--- Source information Enclosed Below ---
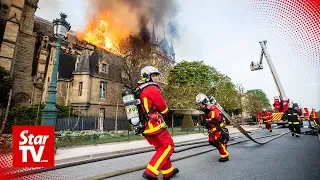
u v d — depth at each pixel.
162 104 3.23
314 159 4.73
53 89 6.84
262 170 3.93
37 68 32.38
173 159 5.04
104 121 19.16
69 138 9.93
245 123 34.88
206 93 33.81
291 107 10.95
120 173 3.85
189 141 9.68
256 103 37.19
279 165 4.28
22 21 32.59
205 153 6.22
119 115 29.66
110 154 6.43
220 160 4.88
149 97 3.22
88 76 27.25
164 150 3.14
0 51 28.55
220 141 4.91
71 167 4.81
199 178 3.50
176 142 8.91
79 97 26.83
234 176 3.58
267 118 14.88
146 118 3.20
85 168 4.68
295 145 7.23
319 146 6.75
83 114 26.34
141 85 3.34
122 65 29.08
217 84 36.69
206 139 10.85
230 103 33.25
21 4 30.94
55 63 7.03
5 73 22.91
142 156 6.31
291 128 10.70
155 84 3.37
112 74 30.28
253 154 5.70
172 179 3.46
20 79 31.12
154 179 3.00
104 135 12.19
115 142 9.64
--- End of Enclosed Source information ---
--- Source information Enclosed Below ---
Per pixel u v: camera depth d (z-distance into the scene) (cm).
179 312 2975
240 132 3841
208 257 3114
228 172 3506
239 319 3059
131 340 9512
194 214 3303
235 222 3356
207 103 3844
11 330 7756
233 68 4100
--- End of Enclosed Source information ---
◆ Problem requirements ◆
Copy out, word for word, the part of the entries above that begins at the line with "u v d — depth at each pixel." and ends at the line with "119 115 29.66", including both.

◆ Response to this task ◆
u v d — depth at each pixel.
162 104 3.23
314 159 4.73
53 89 6.84
262 170 3.93
37 68 32.38
173 159 5.04
104 121 19.16
69 138 9.93
245 123 34.88
206 93 33.81
291 107 10.95
120 173 3.85
189 141 9.68
256 103 37.19
279 165 4.28
22 21 32.59
205 153 6.22
119 115 29.66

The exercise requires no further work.